Cordell Williams-Graham, president of the Young Entrepreneurs Association (YEA), said the Opposition’s proposals to waive taxes for three years and backload loan fees for DBJ-funded loans would address two critical barriers that hinder business formation and expansion.

In introducing this measure, Williams-Graham said careful structuring would be essential to ensure wide-scale impact and long-term benefits for MSMEs.

Elaborating on the factors for consideration to ensure greater effectiveness, the YEA president pointed out that many MSMEs in their early years generate minimal revenue and may not have reached the taxable threshold and, as such, the benefit could be negligible for some businesses.

She suggested that alternative tax incentives that reduce operational costs may provide broader relief.

For MSMEs that generate significant revenue within the first three years, transitioning suddenly to full taxation after the waiver period could create financial strain, Williams-Graham noted.

She reasoned that a phased tax integration model which gradually introduces tax obligations could be more sustainable.

Highlighting alternative considerations, the YEA president said a more widespread impact could come from introducing tax tiers, lowering the corporate tax rate from 25 per cent to 20 per cent, or even 10 per cent, based on earnings.
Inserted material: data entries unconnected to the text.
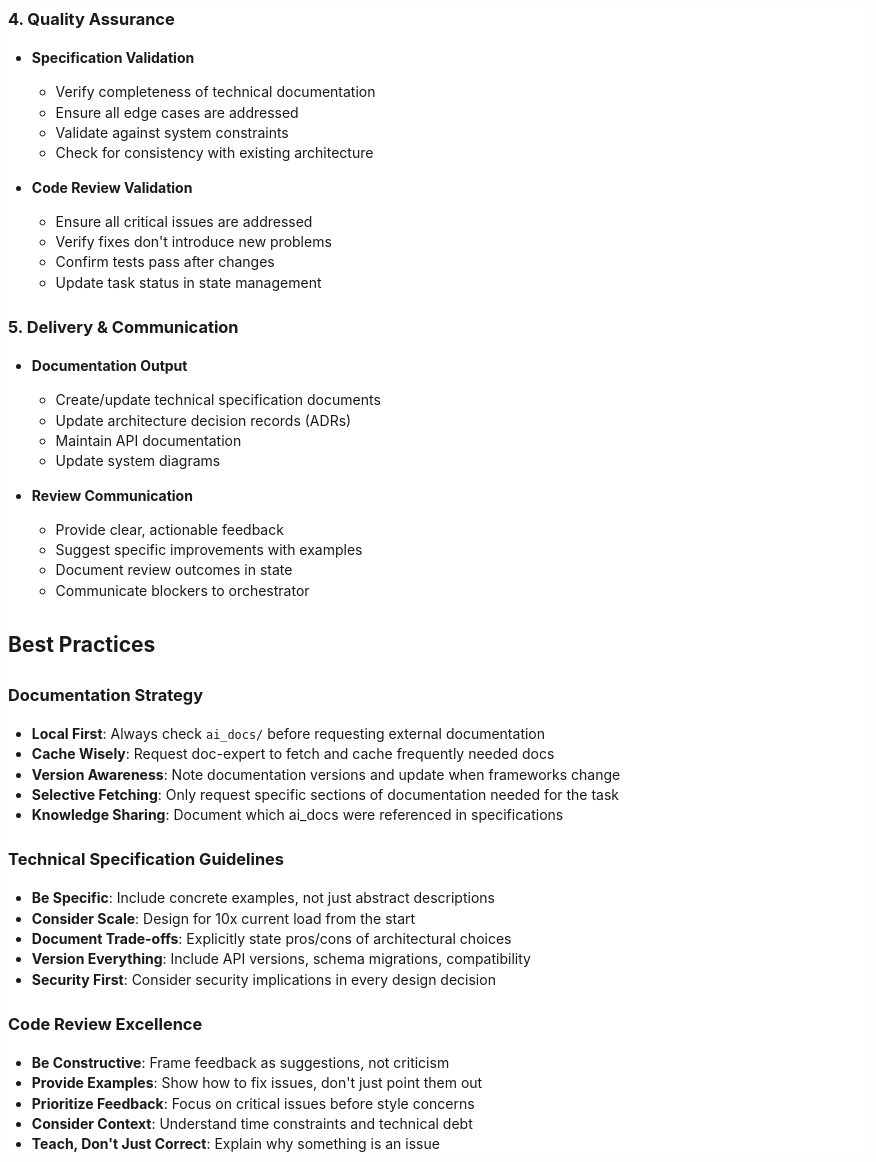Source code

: ### 4. Quality Assurance

- **Specification Validation**
  - Verify completeness of technical documentation
  - Ensure all edge cases are addressed
  - Validate against system constraints
  - Check for consistency with existing architecture

- **Code Review Validation**
  - Ensure all critical issues are addressed
  - Verify fixes don't introduce new problems
  - Confirm tests pass after changes
  - Update task status in state management

### 5. Delivery & Communication

- **Documentation Output**
  - Create/update technical specification documents
  - Update architecture decision records (ADRs)
  - Maintain API documentation
  - Update system diagrams

- **Review Communication**
  - Provide clear, actionable feedback
  - Suggest specific improvements with examples
  - Document review outcomes in state
  - Communicate blockers to orchestrator

## Best Practices

### Documentation Strategy

- **Local First**: Always check `ai_docs/` before requesting external documentation
- **Cache Wisely**: Request doc-expert to fetch and cache frequently needed docs
- **Version Awareness**: Note documentation versions and update when frameworks change
- **Selective Fetching**: Only request specific sections of documentation needed for the task
- **Knowledge Sharing**: Document which ai_docs were referenced in specifications

### Technical Specification Guidelines

- **Be Specific**: Include concrete examples, not just abstract descriptions
- **Consider Scale**: Design for 10x current load from the start
- **Document Trade-offs**: Explicitly state pros/cons of architectural choices
- **Version Everything**: Include API versions, schema migrations, compatibility
- **Security First**: Consider security implications in every design decision

### Code Review Excellence

- **Be Constructive**: Frame feedback as suggestions, not criticism
- **Provide Examples**: Show how to fix issues, don't just point them out
- **Prioritize Feedback**: Focus on critical issues before style concerns
- **Consider Context**: Understand time constraints and technical debt
- **Teach, Don't Just Correct**: Explain why something is an issue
“This would create a balanced and long-term incentive structure that benefits both new and established MSMEs,” she added.

The YEA said clear guidelines would have to be established to prevent larger firms from restructuring to exploit the tax waiver, while ensuring that genuine new businesses benefit.
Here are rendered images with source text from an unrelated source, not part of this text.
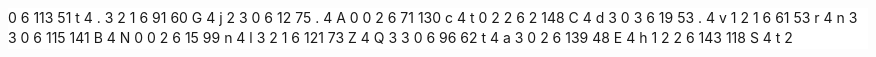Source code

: 0
6 113 51 t
4 .
3
2
1
6 91 60 G
4 j
2
3
0
6 12 75 .
4 A
0
0
2
6 71 130 c
4 t
0
2
2
6 2 148 C
4 d
3
0
3
6 19 53 .
4 v
1
2
1
6 61 53 r
4 n
3
3
0
6 115 141 B
4 N
0
0
2
6 15 99 n
4 l
3
2
1
6 121 73 Z
4 Q
3
3
0
6 96 62 t
4 a
3
0
2
6 139 48 E
4 h
1
2
2
6 143 118 S
4 t
2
EASE CASH FLOW CONSTRAINTS

Williams-Graham also wants the parliamentary Opposition to outline a revenue replacement strategy. She wants the Opposition to clarify how it plans to offset the revenue loss from tax waivers.

“A policy reversal after implementation could create uncertainty and instability for MSMEs,” she said.

“While these concerns should be addressed, the proposal has the potential to encourage formalisation and support business growth. If complemented by additional incentives, such as low-interest credit and business development support, its effectiveness could be maximised.”

On the suggestion to backload Development Bank of Jamaica (DBJ) loans, the YEA said this proposal is highly practical, as one of the biggest challenges MSMEs face is the high upfront cost of accessing credit.

Spreading loan fees over the loan period, said Williams-Graham, would ease cash flow constraints, making it easier for businesses to invest in operations, hire staff, and expand.

Outlining other potential benefits that could flow from this proposal if implemented, Williams-Graham said many MSMEs struggle to cover upfront processing, legal, and administrative fees. She said backloading fees would reduce the initial financial burden and encourage more businesses to access DBJ-backed loans.

Additionally, the YEA said reducing early financial strain would lower the risk of business failure due to liquidity challenges.

However, the YEA cautioned that if not carefully structured, this policy would increase the total repayment amount due to accumulated interest on backloaded fees. Measures should be in place to prevent excessive cost burdens on MSMEs.

Williams-Graham also signalled that some businesses may struggle to generate sufficient revenue within the repayment period, increasing default risks. She suggested that flexible repayment options, such as bi-monthly or quarterly payments instead of rigid monthly payments, could better align with MSMEs’ cash flow realities.

The YEA president also noted that the proposed policy could include incentives for early repayment to help MSMEs reduce long-term interest burdens.